Task:
The answer must be an exact reprint of the lines from the one with "wine bottle: present" through the final line of the data, with no pictures included.

Pixel coordinate boxes:
◇ ◇ ◇ ◇ ◇ ◇ ◇

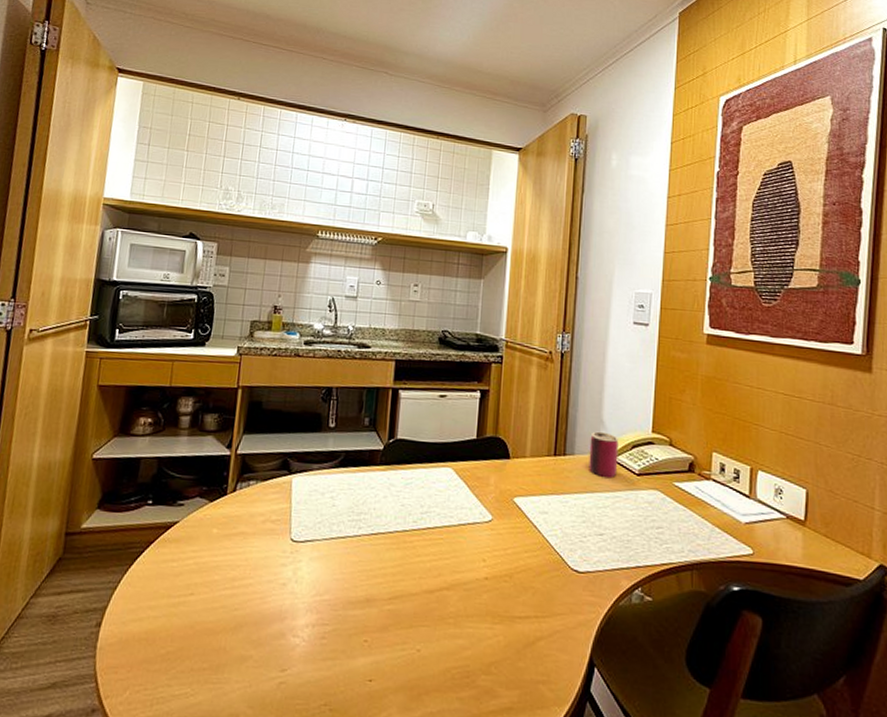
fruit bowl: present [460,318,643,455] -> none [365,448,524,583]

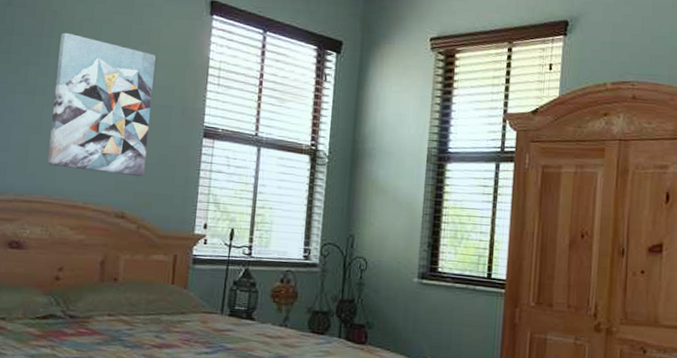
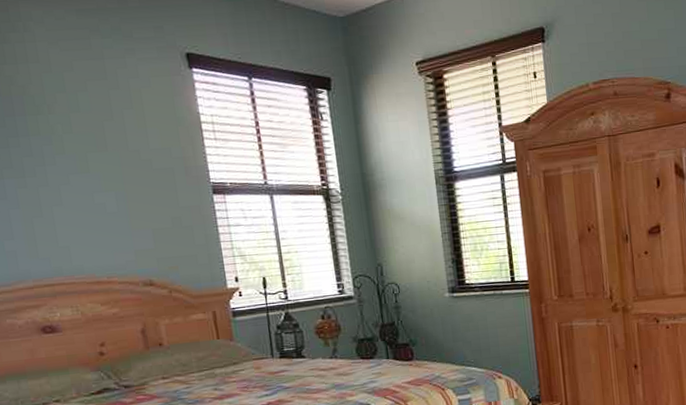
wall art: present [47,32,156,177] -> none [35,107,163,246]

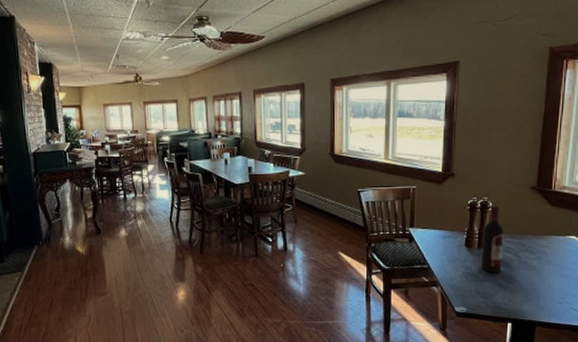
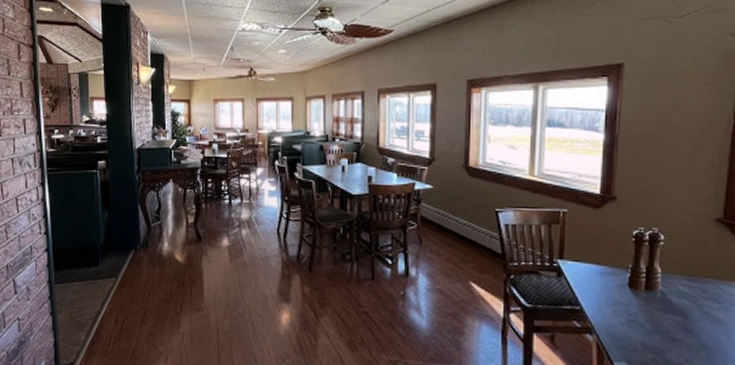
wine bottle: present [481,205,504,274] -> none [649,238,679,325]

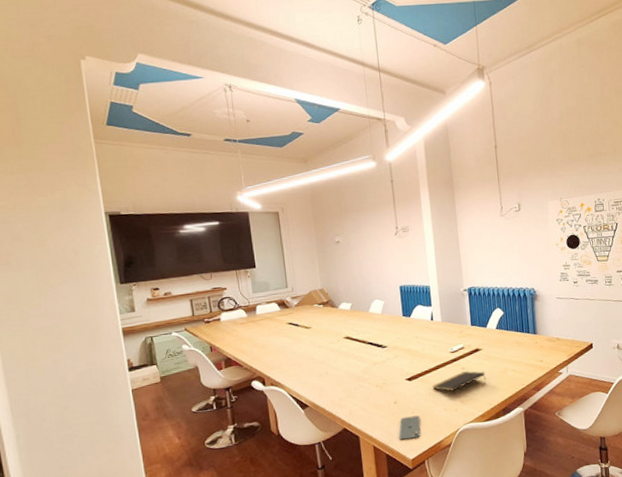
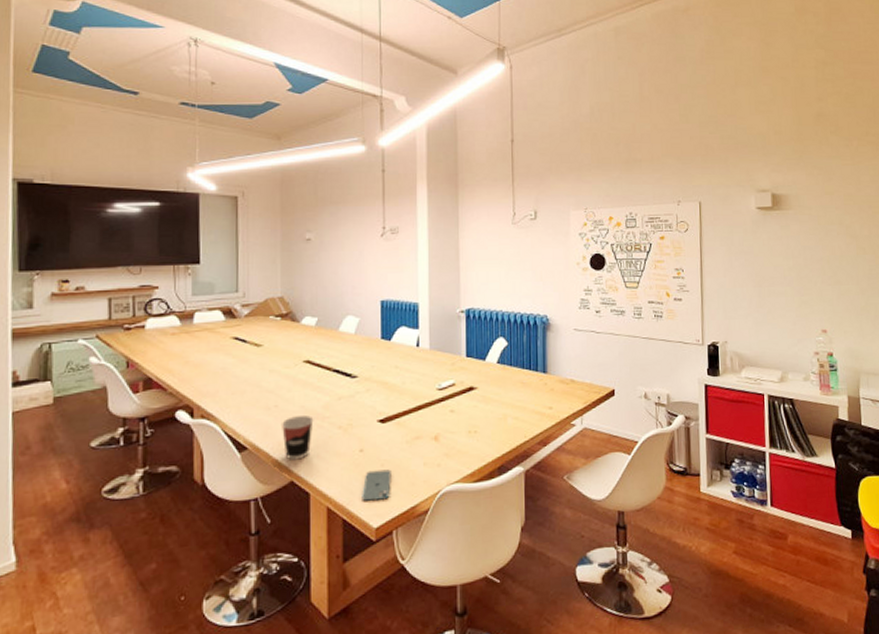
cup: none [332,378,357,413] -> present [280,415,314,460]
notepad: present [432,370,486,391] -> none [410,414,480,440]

◇ ◇ ◇ ◇ ◇ ◇ ◇

Exercise output:
wine bottle: present [481,205,504,274] -> none [649,238,679,325]

cup: none [332,378,357,413] -> present [280,415,314,460]
notepad: present [432,370,486,391] -> none [410,414,480,440]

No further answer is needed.